Watch as Corey deVos, Ryan Oelke, and special guest Rollie Stanich explore the vast and tender territories of the Integral Heart.
As Albert Einstein famously wrote, “science without religion is lame, religion without science is blind”. The same can be said for the imbalance we sometimes see between the Integral Mind and and the Integral Heart.
The Integral mind differentiates, carefully separating reality into its most fundamental structures, factors, and patterns that help us better understand the staggering complexity we are surrounded by. But without the Integral Heart, this understanding can easily become cold, distant, and brittle — and if we allow ourselves to identify with the products of mind, it more often than not ends up creating more division between us, because no two people will ever enact this complexity in the exact same way.
The Integral Heart integrates, bridging the gaps between perspectives by pulling all of the differentiated pieces back together into a coherent whole, while also preventing us from succumbing to the grasping tendencies of mind that often cause us to maybe take ourselves just a little too seriously and dismiss each other’s points of view. Without an equally Integral Mind, this heartfelt wholeness we feel can easily become directionless and undiscerning, resulting in unwise displays of sentimentality, inaction, and idiot compassion.
And of course, while we want to consciously work to keep our heart and mind integrated, they are also are in many ways inseparable. The Integral Heart is the natural emanation of an awakened mind, and is given its shape by the many natural intelligences we possess — our cognitive intelligence, emotional intelligence, our interpersonal and intrapersonal intelligence, our moral and ethical intelligence, etc. All these multiple intelligences intersect in the innermost core of the Integral Heart, and each offers a unique vehicle that allows us to express our heart in the world, and expand that heart to include the vast multitudes of the Kosmos, however we conceive of it.
The Integral space is inherently a multi-perspectival space — meaning a place where we can exchange perspectives freely, and then do our best to fold these perspectives together so that we can walk away with a deeper and hopefully more comprehensive understanding. When our minds and hearts are integrated together, we naturally try not to be hostile to each other’s views or insulting to each other personally, as we can recognize that there is a very good change that each of these perspectives has something valuable to be included, something that the rest of us are missing — and also some parts that may need rethinking. Which is why we try to engage with each other in good faith, with both open minds and open hearts.
Integral, after all, is a framework that each of us can use to enact our reality in different ways. What we see through that lens will largely be a result of our embodied familiarity with the framework itself, as well as our unique personal and cultural kosmic address (that is, our own personal levels, lines, states, and types, as well as those from our surrounding culture, and our overall informational terrain). Which means there will never be one “correct” answer when it comes to complex topics such as war, peace, and geopolitics, but rather an entire living stack of shifting views, values, and interpretations that all need to be accounted for.

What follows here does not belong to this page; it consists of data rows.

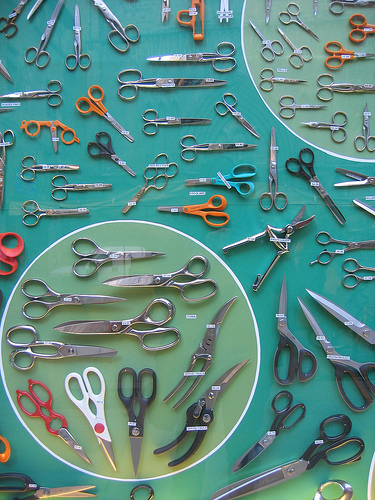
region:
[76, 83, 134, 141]
Scissors with orange handle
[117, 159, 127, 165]
A tag on the scissors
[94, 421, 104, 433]
Red circle on handle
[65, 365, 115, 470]
Scissors with white handle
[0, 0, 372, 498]
The mat is blue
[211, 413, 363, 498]
Scissors with long blades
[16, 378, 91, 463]
Scissors with oddly shaped handle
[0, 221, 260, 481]
Circle is green and white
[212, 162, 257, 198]
The handle is blue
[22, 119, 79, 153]
Weird looking pair of scissors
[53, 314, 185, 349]
Pair of metal sizzors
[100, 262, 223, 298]
Pair of metal sizzors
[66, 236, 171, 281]
Pair of metal sizzors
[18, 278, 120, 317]
Pair of metal sizzors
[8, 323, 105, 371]
Pair of metal sizzors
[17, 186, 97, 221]
Pair of metal sizzors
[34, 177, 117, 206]
Pair of metal sizzors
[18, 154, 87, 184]
Pair of metal sizzors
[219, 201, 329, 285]
Pair of metal sizzors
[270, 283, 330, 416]
Pair of metal sizzors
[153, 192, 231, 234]
Safety scissors with an orange handle.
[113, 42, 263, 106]
All metal scissors.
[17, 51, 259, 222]
A variety of scissors with different handles.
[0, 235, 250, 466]
A group of various scissors.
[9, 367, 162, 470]
Three pairs of scissors with different colored handles.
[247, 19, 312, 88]
Set of three small scissors.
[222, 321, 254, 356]
The green painted surface of a table.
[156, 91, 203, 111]
The teal colored surface of the table.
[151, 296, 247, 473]
Scissors with a curved blade.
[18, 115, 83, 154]
A small pair of foldable scissors.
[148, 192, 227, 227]
Orange scissors next to blue scissors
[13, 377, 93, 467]
Red scissors next to white scissors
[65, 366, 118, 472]
White scissors next to black scissors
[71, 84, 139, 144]
Orange scissors next to black scissors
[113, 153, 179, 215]
Double handle scissors in front of blue scissors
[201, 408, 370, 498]
Large black scissors next to small black scissors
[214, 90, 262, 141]
Small silver scissors in front of silver scissors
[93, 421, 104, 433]
Red circular dot on white scissors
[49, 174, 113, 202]
Small silver scissors next to silver scissors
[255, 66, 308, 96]
Small silver scissors next to small silver scissors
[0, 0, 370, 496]
Scissors on a green surface.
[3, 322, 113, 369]
Metal scissors with metal handles.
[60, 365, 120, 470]
Scissors with white handles.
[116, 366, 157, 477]
Scissors with black handles.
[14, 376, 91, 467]
Scissors with red handles.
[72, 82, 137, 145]
Scissors with orange handles.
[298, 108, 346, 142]
Needle nose scissors.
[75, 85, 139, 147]
Scissors with rounded blades.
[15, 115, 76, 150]
Scissors with folding handles.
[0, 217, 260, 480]
Scissors lying in a green circle.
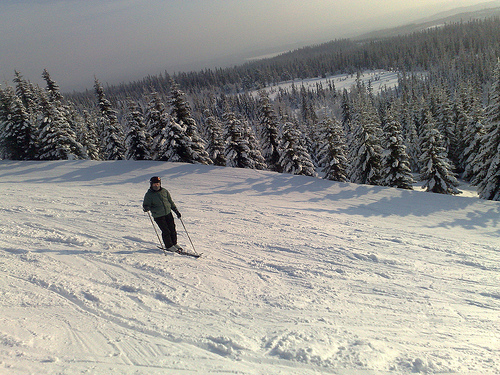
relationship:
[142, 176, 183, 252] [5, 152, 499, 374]
athlete on slope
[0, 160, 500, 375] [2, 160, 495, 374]
field in snow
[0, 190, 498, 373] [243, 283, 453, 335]
tracks in snow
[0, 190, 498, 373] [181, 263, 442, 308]
tracks in snow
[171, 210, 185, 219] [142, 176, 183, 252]
hand of athlete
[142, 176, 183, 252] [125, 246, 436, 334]
athlete on slope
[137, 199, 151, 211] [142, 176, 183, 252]
hand of athlete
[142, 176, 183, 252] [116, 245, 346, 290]
athlete on slope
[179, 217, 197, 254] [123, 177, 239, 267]
poles of athlete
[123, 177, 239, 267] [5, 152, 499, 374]
athlete on slope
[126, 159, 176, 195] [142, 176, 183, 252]
head of athlete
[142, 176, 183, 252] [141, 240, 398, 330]
athlete on slope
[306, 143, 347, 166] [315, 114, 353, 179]
snow covered tree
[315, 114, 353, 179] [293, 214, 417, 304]
tree on slope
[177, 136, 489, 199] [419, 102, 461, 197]
snow on tree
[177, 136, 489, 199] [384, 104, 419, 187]
snow on tree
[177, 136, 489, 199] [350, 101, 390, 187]
snow on tree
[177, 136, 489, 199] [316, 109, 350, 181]
snow on tree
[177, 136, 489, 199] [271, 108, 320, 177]
snow on tree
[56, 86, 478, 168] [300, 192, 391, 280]
trees covered in snow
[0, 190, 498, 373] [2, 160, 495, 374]
tracks in snow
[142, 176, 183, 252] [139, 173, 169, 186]
athlete wearing helmet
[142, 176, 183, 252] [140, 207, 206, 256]
athlete holding poles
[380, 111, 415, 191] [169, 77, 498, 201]
tree covered with snow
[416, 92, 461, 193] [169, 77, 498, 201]
tree covered with snow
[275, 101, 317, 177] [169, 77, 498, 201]
tree covered with snow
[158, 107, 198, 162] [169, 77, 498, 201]
tree covered with snow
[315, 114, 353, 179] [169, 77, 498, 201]
tree covered with snow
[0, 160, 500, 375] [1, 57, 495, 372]
field covered in snow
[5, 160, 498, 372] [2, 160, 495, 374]
field covered with snow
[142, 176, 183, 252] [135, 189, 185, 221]
athlete wearing a coat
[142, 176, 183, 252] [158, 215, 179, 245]
athlete wearing pants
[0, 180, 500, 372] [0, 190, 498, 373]
slope has tracks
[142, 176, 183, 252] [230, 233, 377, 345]
athlete skiing in snow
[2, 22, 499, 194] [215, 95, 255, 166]
snow covers tree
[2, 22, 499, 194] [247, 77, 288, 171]
snow covers tree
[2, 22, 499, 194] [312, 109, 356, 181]
snow covers tree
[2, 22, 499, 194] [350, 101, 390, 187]
snow covers tree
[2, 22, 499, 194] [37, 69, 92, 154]
snow covers tree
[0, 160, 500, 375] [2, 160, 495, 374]
field are in snow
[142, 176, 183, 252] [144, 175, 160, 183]
athlete wears helmet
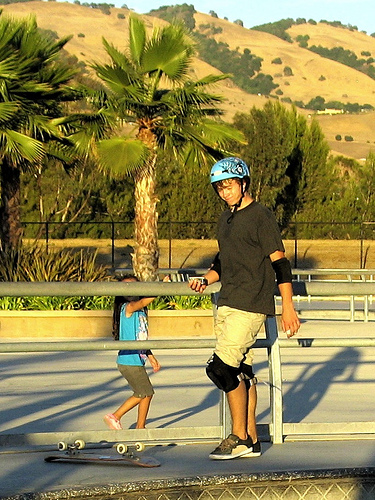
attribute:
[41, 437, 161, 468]
skateboard — overturned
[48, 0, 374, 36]
sky — in the picture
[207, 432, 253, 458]
sneaker — yellow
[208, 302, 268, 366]
shorts — khaki 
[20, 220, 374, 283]
railing — black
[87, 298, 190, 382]
shirt — blue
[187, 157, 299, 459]
man — light skinned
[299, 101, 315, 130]
ground — in the picture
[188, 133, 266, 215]
helmet — blue 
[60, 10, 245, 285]
palm tree — green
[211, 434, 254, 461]
sneaker — yellow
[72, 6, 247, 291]
palm tree — in the picture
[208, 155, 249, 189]
helmet — blue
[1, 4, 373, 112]
hills — in the picture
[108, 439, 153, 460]
wheels — yellow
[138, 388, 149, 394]
button — brown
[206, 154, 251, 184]
helmet — in the picture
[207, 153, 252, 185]
helmet — light , blue 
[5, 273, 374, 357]
railing — thick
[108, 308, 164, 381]
tshirt — blue 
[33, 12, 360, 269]
hills — dry 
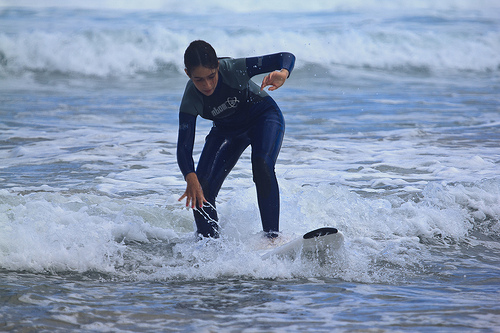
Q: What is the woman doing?
A: Surfing.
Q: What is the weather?
A: Pleasant.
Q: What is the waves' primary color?
A: Blue.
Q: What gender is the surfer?
A: Female.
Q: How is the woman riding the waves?
A: Surfboard.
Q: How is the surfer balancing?
A: Holding out arms.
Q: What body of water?
A: Ocean.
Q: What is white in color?
A: The surfboard is white.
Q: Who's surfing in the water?
A: A woman.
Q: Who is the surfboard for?
A: The surfboard is for a woman.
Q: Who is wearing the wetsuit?
A: The woman is wearing the wetsuit.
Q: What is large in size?
A: The body of water.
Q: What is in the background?
A: Waves are in the background.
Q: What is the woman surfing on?
A: The woman is surfing on small waves.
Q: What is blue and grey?
A: The wetsuit is blue and grey.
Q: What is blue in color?
A: The waters are blue.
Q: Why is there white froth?
A: There is white froth from the waves crashing.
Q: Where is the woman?
A: On the surfboard.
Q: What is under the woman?
A: A surfboard.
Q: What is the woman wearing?
A: A wetsuit.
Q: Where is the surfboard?
A: In the water.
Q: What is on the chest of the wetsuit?
A: Writing.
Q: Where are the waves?
A: Behind the woman.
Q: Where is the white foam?
A: On the waves.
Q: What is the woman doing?
A: Surfing.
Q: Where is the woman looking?
A: Downwards.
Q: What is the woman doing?
A: Surfing.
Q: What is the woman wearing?
A: Wetsuit.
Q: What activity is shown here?
A: Surfing.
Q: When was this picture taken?
A: Daytime.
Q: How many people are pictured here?
A: One.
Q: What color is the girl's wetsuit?
A: Blue.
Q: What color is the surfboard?
A: White.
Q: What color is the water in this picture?
A: Blue.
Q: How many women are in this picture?
A: One.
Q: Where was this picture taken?
A: The ocean.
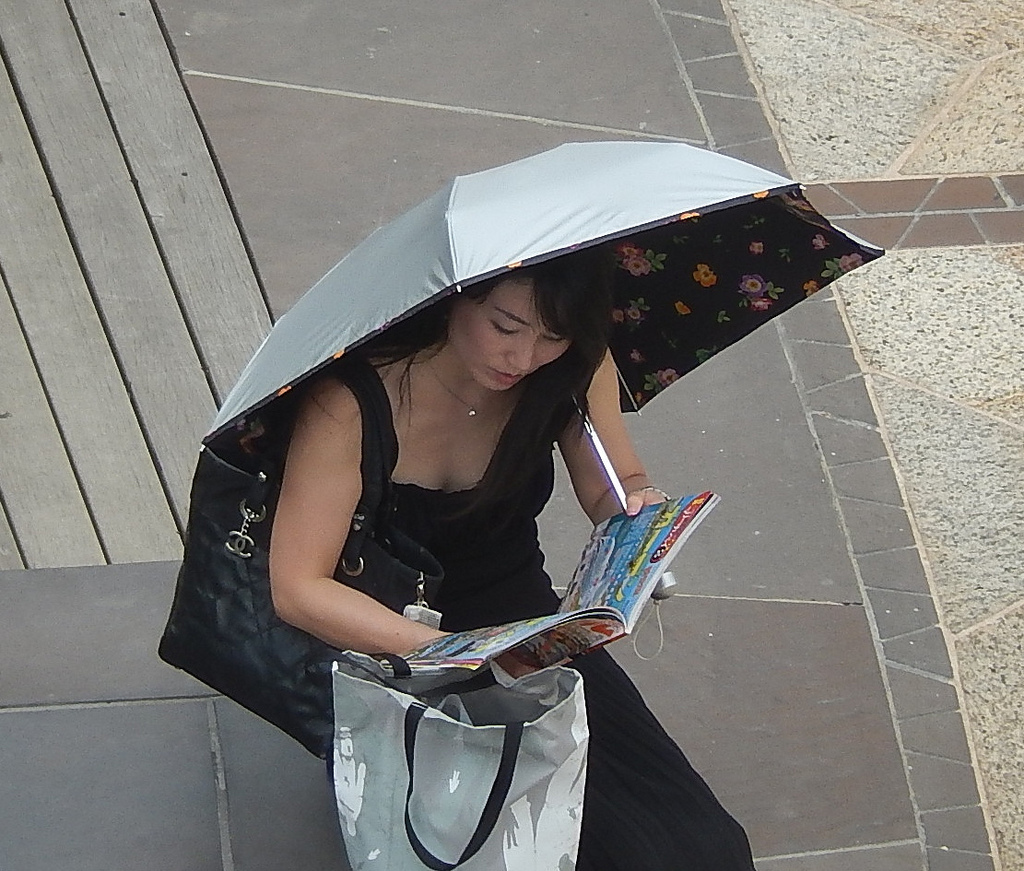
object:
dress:
[329, 362, 751, 870]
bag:
[329, 649, 584, 870]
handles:
[402, 693, 522, 870]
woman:
[265, 251, 745, 871]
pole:
[573, 393, 679, 601]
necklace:
[427, 356, 477, 416]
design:
[607, 185, 883, 410]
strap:
[339, 356, 399, 494]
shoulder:
[285, 377, 362, 484]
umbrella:
[198, 138, 872, 603]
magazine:
[377, 490, 722, 671]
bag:
[158, 364, 449, 758]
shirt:
[339, 358, 564, 635]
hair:
[304, 243, 615, 452]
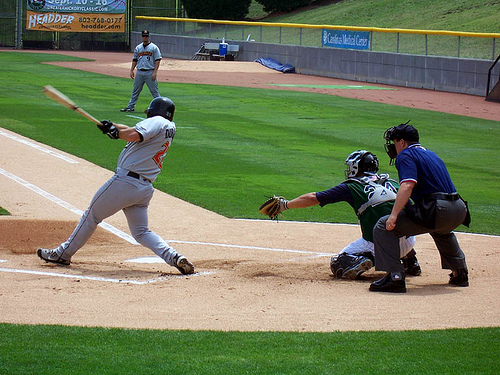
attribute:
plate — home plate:
[127, 254, 167, 264]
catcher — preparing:
[253, 149, 437, 281]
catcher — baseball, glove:
[252, 133, 427, 290]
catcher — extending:
[259, 148, 421, 278]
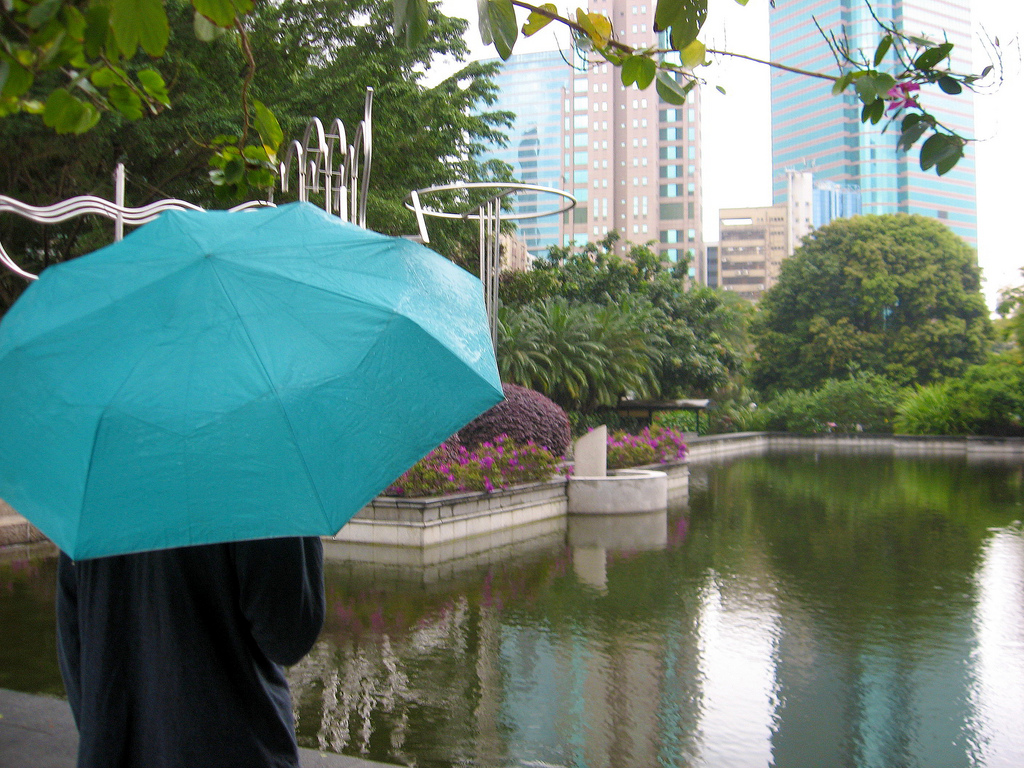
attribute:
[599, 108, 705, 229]
building — tall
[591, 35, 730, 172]
building — tall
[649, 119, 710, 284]
building — tall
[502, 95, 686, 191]
building — tall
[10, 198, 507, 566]
umbrella — blue, wide open green 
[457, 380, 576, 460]
bush — purple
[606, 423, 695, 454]
flowers —  pink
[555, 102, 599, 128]
building — window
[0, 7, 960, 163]
tree — branches 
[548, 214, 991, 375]
bush — purple flowery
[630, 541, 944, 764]
water — clear open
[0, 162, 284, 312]
sculpture — wavy, metal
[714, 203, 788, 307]
building — red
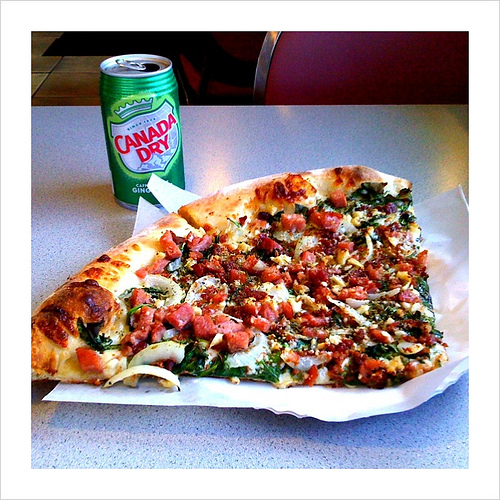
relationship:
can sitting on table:
[94, 49, 189, 211] [42, 100, 459, 457]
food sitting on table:
[31, 166, 446, 386] [42, 100, 459, 457]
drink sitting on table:
[100, 49, 188, 212] [42, 100, 459, 457]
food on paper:
[31, 166, 446, 391] [35, 170, 475, 430]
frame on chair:
[250, 30, 284, 105] [251, 31, 469, 106]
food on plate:
[31, 166, 446, 391] [242, 386, 354, 421]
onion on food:
[104, 363, 182, 393] [31, 166, 446, 391]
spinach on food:
[170, 335, 287, 382] [31, 166, 446, 391]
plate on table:
[39, 167, 466, 424] [42, 100, 459, 457]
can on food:
[94, 49, 189, 211] [31, 166, 446, 391]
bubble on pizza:
[57, 276, 117, 330] [69, 152, 456, 421]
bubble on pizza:
[258, 169, 314, 212] [69, 152, 456, 421]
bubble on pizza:
[330, 163, 383, 202] [69, 152, 456, 421]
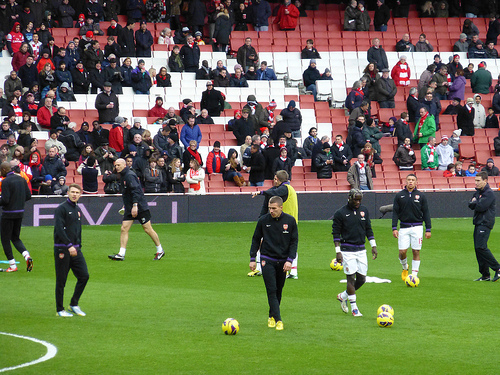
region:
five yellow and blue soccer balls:
[219, 256, 421, 336]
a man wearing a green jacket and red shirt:
[410, 107, 436, 147]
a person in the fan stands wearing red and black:
[205, 138, 225, 175]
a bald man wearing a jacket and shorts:
[110, 156, 165, 261]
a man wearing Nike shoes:
[106, 157, 165, 263]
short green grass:
[0, 215, 499, 371]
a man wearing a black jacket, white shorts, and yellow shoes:
[391, 173, 434, 287]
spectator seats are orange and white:
[0, 11, 496, 189]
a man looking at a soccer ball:
[218, 195, 297, 337]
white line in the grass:
[4, 329, 56, 374]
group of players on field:
[3, 171, 484, 312]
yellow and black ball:
[218, 312, 243, 344]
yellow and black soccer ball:
[207, 312, 248, 344]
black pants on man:
[252, 255, 299, 314]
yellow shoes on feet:
[258, 315, 286, 335]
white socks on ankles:
[113, 242, 168, 256]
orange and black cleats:
[18, 254, 33, 271]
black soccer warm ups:
[237, 215, 302, 310]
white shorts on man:
[341, 253, 367, 272]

That’s why the goal of an integralist is not to “be right”, but rather to “get it right” through an ongoing process of examination in all four quadrants, constantly pulling in new data and new perspectives as they presents themselves. This requires both a rigorous Integral Mind that very much wants to get it right, tempered by a brave and curious Integral Heart that isn’t afraid to admit when we might be getting it wrong.
So this discussion is an invitation to continue opening your own most Integral heart, and allow it to infuse and inform all of our actions and interactions together — to lead our lives with both wisdom and compassion, with both discernment and tenderness, with both insight and humility — so that we may use our integral minds and hearts to recognize, appreciate, and incorporate the partial truths that each of us are trying to bring to each other.